= John Israel Montefiore =

New Zealand trader and merchant

John Israel Montefiore (1807 - 14 February 1898), also known as John Julius Montefiore, was one of the first Jewish settlers in New Zealand. He became a trader and merchant in the Far North District of the country, and was later active in business and civic affairs in Auckland.

He was born in London, England in 1807. The Australian merchant and financier Joseph Barrow Montefiore was his cousin.

Montefiore left London and arrived in Sydney in 1829. He left Sydney in October 1831, travelling to Tauranga, New Zealand. By 1836, he had established himself as a merchant in Kororareka (present day Russell) in the Far North District. Later that year, he returned to Sydney. In March 1840, one month after the signing of the Treaty of Waitangi, he returned to Kororareka and again opened a store.

In March 1841, he went to Auckland and traded land, settling permanently there soon after and establishing a merchant store. He was a foundation member and supporter of the fledgling Jewish congregation, and with David Nathan secured a grant of land in 1843 on the corner of Karangahape Road and Symonds Street for a Jewish section of the Symonds Street Cemetery, Auckland.
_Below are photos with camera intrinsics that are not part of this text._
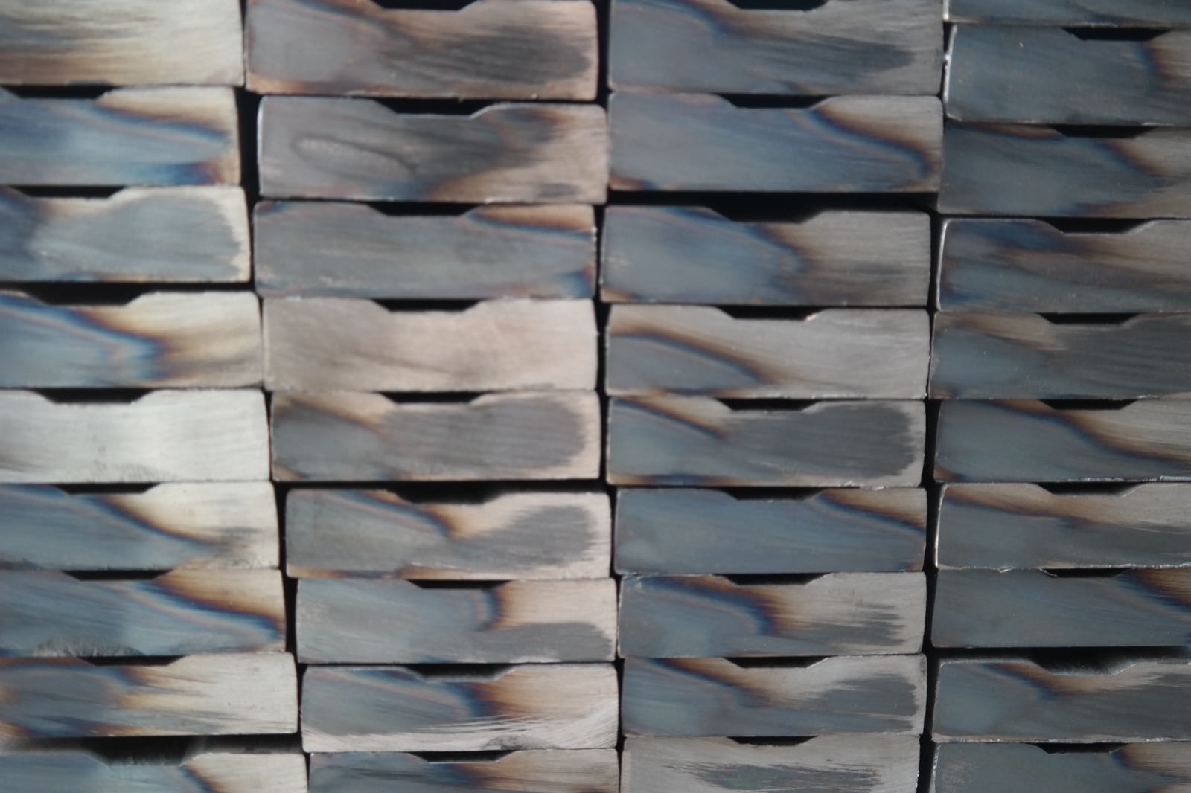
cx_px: 596
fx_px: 1455
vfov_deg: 30.5
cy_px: 396
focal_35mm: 44
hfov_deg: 44.5
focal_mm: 29
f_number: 4
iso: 200
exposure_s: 1/80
He became a shareholder in an Auckland newspaper, and in 1846 was one of the founders of the Auckland Savings Bank.

Around 1850, he travelled back to London, but in 1855 returned to Auckland under the persuasion of John Logan Campbell and managed some of Campbell's business interests, also becoming involved in civic affairs in Auckland.

John Israel Montefiore eventually returned via Sydney to London, and died in Hampshire on 14 February 1898.